Quite naturally, even in a country of just 4.2 million people, nurse leaders and other health leaders have quite diverse aspirations that have vastly differing implications for the development of nurse education. A Nurse Education and Training Board would be one vehicle for effectively channelling this diversity into some commonality of expectations that can shape the path of nurse education, ensuring its relevance for an uncertain diversity of future needs. In this, such a board would not replace existing networks, but would seek to extend their capacity to contribute.
The funder/provider split in public sector management has been further complicated by the limited reach of existing collaborative bodies in nurse education and in the practice of nursing. Opportunity rarely exists for all parties to engage in reaching deliberations on how resources are allocated to particular fields or levels of education and training, and consequently there is a strong perception that resources could be applied in better ways.

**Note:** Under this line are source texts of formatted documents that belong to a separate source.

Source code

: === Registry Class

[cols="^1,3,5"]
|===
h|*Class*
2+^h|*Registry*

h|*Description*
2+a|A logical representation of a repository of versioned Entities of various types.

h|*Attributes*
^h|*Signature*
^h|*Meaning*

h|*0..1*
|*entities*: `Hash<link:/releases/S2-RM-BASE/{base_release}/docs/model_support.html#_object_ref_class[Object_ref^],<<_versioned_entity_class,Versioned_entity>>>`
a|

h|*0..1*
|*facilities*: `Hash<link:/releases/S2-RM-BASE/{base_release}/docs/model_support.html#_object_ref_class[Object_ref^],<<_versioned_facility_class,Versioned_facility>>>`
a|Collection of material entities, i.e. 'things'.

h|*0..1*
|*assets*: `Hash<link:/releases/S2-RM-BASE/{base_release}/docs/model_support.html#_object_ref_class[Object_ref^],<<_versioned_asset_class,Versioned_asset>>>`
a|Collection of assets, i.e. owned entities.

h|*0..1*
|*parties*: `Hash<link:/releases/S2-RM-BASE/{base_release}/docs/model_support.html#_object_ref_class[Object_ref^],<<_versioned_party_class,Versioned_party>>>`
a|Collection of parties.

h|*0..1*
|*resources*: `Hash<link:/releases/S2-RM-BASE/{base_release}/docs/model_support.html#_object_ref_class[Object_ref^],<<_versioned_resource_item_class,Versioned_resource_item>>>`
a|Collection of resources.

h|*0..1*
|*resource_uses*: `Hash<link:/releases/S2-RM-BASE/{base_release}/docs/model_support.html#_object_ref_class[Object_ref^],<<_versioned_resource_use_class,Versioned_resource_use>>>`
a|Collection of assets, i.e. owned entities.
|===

The enrolment of students into nurse education courses, their later success and eventual recruitment are seen as critical stages in the building up of the nurse workforce. In the micro-management of these processes by individual DHBs, universities and tertiary institutes, quite inadequate attention has been given to influencing the attitude and expectations of each cohort of girls and boys into seeing nursing as their career. A strategic approach to the place of nursing as a significant career could be modelled on what is done for teaching. Investigating this could be one of the initial projects for the proposed board.